[Items from a dataset]
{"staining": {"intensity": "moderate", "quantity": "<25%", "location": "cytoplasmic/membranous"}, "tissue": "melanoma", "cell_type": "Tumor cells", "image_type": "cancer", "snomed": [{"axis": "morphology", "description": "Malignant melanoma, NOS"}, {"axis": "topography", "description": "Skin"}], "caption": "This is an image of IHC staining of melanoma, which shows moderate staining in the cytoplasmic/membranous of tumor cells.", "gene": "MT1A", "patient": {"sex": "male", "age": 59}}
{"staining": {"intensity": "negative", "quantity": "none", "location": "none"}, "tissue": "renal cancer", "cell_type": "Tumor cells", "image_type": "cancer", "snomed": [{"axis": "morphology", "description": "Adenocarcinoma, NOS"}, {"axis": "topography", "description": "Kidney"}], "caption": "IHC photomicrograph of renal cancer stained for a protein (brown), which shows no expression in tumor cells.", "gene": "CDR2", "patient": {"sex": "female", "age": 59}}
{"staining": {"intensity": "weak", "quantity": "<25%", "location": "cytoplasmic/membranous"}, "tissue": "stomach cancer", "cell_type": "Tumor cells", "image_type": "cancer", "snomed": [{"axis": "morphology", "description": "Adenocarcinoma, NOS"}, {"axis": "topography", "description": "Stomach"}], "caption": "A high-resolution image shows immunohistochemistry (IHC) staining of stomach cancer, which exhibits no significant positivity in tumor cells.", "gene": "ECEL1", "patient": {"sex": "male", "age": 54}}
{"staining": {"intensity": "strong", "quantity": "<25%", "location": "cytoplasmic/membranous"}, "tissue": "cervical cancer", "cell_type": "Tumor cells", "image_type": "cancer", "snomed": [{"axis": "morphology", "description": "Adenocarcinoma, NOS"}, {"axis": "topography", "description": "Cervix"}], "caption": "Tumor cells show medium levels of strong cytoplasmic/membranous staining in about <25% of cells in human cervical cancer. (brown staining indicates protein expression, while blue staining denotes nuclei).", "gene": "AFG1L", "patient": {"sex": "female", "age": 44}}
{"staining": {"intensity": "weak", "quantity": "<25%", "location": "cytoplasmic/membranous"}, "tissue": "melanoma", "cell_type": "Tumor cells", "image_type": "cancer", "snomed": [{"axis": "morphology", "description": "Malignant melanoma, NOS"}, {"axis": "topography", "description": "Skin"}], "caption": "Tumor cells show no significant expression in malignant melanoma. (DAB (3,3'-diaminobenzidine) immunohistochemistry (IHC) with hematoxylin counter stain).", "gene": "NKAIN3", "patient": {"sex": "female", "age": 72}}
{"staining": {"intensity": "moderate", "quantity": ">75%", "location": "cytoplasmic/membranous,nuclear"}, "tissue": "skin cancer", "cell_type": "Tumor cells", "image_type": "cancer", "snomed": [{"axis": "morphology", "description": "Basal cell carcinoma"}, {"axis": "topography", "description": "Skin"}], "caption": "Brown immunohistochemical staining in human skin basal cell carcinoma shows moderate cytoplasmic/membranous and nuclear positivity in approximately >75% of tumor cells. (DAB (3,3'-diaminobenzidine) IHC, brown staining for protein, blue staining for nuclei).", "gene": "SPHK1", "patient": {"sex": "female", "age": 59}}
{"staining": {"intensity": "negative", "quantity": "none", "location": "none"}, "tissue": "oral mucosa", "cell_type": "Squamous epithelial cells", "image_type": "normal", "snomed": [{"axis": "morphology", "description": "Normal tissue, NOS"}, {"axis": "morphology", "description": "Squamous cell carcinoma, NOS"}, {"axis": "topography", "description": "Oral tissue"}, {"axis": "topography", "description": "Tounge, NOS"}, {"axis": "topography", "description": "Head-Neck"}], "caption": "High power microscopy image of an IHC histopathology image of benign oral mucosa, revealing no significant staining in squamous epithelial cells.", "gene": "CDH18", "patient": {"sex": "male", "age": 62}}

TRY IT: Only the lines above from the one with "cells show no" through the one with "immunohistochemical staining in" should be duplicated, character for character.

ANSWER AREA:
{"staining": {"intensity": "weak", "quantity": "<25%", "location": "cytoplasmic/membranous"}, "tissue": "melanoma", "cell_type": "Tumor cells", "image_type": "cancer", "snomed": [{"axis": "morphology", "description": "Malignant melanoma, NOS"}, {"axis": "topography", "description": "Skin"}], "caption": "Tumor cells show no significant expression in malignant melanoma. (DAB (3,3'-diaminobenzidine) immunohistochemistry (IHC) with hematoxylin counter stain).", "gene": "NKAIN3", "patient": {"sex": "female", "age": 72}}
{"staining": {"intensity": "moderate", "quantity": ">75%", "location": "cytoplasmic/membranous,nuclear"}, "tissue": "skin cancer", "cell_type": "Tumor cells", "image_type": "cancer", "snomed": [{"axis": "morphology", "description": "Basal cell carcinoma"}, {"axis": "topography", "description": "Skin"}], "caption": "Brown immunohistochemical staining in human skin basal cell carcinoma shows moderate cytoplasmic/membranous and nuclear positivity in approximately >75% of tumor cells. (DAB (3,3'-diaminobenzidine) IHC, brown staining for protein, blue staining for nuclei).", "gene": "SPHK1", "patient": {"sex": "female", "age": 59}}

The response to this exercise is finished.